◆ **Work to complete**:
**1)** In the KSSG announcement below, retype the passage between "The transaction will" and "share (fully diluted).", inclusive.
**2)** Answer these questions from the KSSG announcement below.
(a) Who is the Non-executive Chairman of KSSG?
(b) In what month and year did Eurovestech PLC first invest in KSSG?
(c) About how many pence per share (fully diluted) is the expected cash distribution to shareholders?

◆ **Document section**:
++++++++++

Disposal and Liquidation

Knowledge Support Systems Group Plc
16 May 2003



16 May 2003

Knowledge Support Systems Group Plc (the 'Company' or 'KSSG')


Proposed disposal of Knowledge Support Systems Limited and members' voluntary
liquidation of KSSG.

KSSG is pleased to announce that it has entered into a conditional contract with
Eurovestech PLC, an existing investor in KSSG, for its principal trading
subsidiary, KSSL.

Trevor Goul-Wheeker, Non-executive Chairman of KSSG, stated, 'We are pleased to
announce this transaction which marks the end of our strategic review to return
value to shareholders, whilst allowing the business in KSSL to continue to
develop under the ownership of a very supportive and high-calibre investment
manager.'

Richard Bernstein, Chief Executive of Eurovestech PLC, stated, 'We are pleased
to have the opportunity to acquire KSSL, whose business we have followed closely
since first investing in KSSG in July 2002. We believe that, under our
ownership, the management team will have greater flexibility to develop the
business.'

The transaction will involve the purchase by Eurovestech PLC of KSSL followed by
a members' voluntary liquidation of the KSSG shell that remains. The key points
are summarised below:

   •Proposed sale of the principal trading subsidiary, KSSL to Eurovestech
    PLC.

   •Proposed members' voluntary liquidation of the Company following the sale
    of KSSL.

   •Expected aggregate cash distribution to Shareholders of approximately £14
    million, representing approximately 18.5 pence per share (fully diluted).

++++++++++

◆ **Dataset content**:
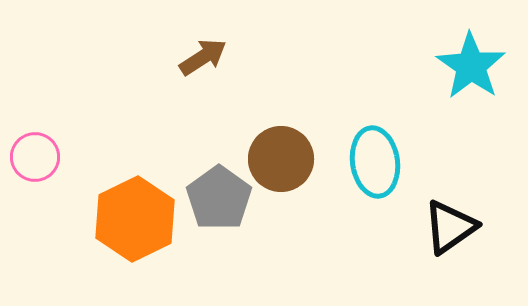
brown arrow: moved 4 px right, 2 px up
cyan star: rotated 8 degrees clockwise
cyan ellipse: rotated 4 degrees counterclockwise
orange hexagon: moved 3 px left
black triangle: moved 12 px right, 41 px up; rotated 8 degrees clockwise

++++++++++

◆ **Expected answers**:
**1)**
The transaction will involve the purchase by Eurovestech PLC of KSSL followed by
a members' voluntary liquidation of the KSSG shell that remains. The key points
are summarised below:

   •Proposed sale of the principal trading subsidiary, KSSL to Eurovestech
    PLC.

   •Proposed members' voluntary liquidation of the Company following the sale
    of KSSL.

   •Expected aggregate cash distribution to Shareholders of approximately £14
    million, representing approximately 18.5 pence per share (fully diluted).

**2)**
(a) Trevor Goul-Wheeker
(b) July 2002
(c) About 18.5 pence per share